INFORMATION SHOWN

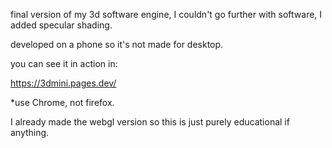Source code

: final version of my 3d software engine, I couldn't go further with software, I added specular shading.

developed on a phone so it's not made for desktop.

you can see it in action in:

https://3dmini.pages.dev/

*use Chrome, not firefox.


I already made the webgl version so this is just purely educational if anything.

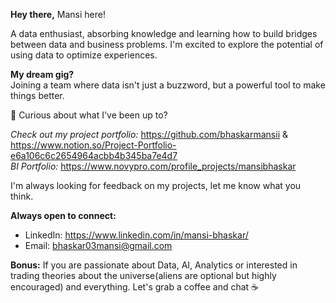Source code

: 
**Hey there,** Mansi here!

A data enthusiast, absorbing knowledge and learning how to build bridges between data and business problems. I'm excited to explore the potential of using data to optimize experiences.
  
 **My dream gig?**\
 Joining a team where data isn't just a buzzword, but a powerful tool to make things better. 

👀 Curious about what I've been up to?

_Check out my project portfolio:_ https://github.com/bhaskarmansii & \
https://www.notion.so/Project-Portfolio-e6a106c6c2654964acbb4b345ba7e4d7 \
_BI Portfolio:_ https://www.novypro.com/profile_projects/mansibhaskar 

I'm always looking for feedback on my projects, let me know what you think.

**Always open to connect:**
- LinkedIn: https://www.linkedin.com/in/mansi-bhaskar/ 
- Email: bhaskar03mansi@gmail.com 


**Bonus:** If you are passionate about Data, AI, Analytics or interested in trading theories about the universe(aliens are optional but highly encouraged) and everything. Let's grab a coffee and chat ☕️


<!---
bhaskarmansii/bhaskarmansii is a ✨ special ✨ repository because its `README.md` (this file) appears on your GitHub profile.
You can click the Preview link to take a look at your changes.
--->


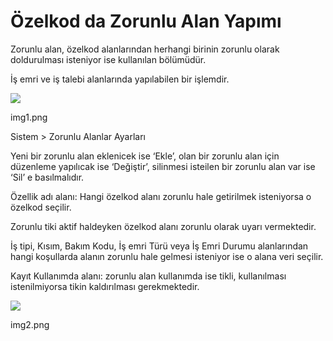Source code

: # Özelkod da Zorunlu Alan Yapımı

Zorunlu alan, özelkod alanlarından herhangi birinin zorunlu olarak doldurulması isteniyor ise kullanılan bölümüdür.

İş emri ve iş talebi alanlarında yapılabilen bir işlemdir.


![](https://docsbimser.blob.core.windows.net/imagecontainer/mupload-f09cb8cd-ff93-48fc-b2a9-b228fc2c3387.png)

img1.png

Sistem > Zorunlu Alanlar Ayarları

Yeni bir zorunlu alan eklenicek ise ‘Ekle’, olan bir zorunlu alan için düzenleme yapılıcak ise ‘Değiştir’, silinmesi isteilen bir zorunlu alan var ise ‘Sil’ e basılmalıdır.


Özellik adı alanı: Hangi özelkod alanı zorunlu hale getirilmek isteniyorsa o özelkod seçilir.

Zorunlu tiki aktif haldeyken özelkod alanı zorunlu olarak uyarı vermektedir.


İş tipi, Kısım, Bakım Kodu, İş emri Türü veya İş Emri Durumu alanlarından hangi koşullarda alanın zorunlu hale gelmesi isteniyor ise o alana veri seçilir.


Kayıt Kullanımda alanı: zorunlu alan kullanımda ise tikli, kullanılması istenilmiyorsa tikin kaldırılması gerekmektedir.


![](https://docsbimser.blob.core.windows.net/imagecontainer/mupload-a71214d4-c043-4ea0-952e-d35c9bf70f06.png)

img2.png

TASK ITEM
Which lines of the records hold the string "docsbimser"? Copy each one.

ANSWER TO THIS EXERCISE
![](https://docsbimser.blob.core.windows.net/imagecontainer/mupload-f09cb8cd-ff93-48fc-b2a9-b228fc2c3387.png)
![](https://docsbimser.blob.core.windows.net/imagecontainer/mupload-a71214d4-c043-4ea0-952e-d35c9bf70f06.png)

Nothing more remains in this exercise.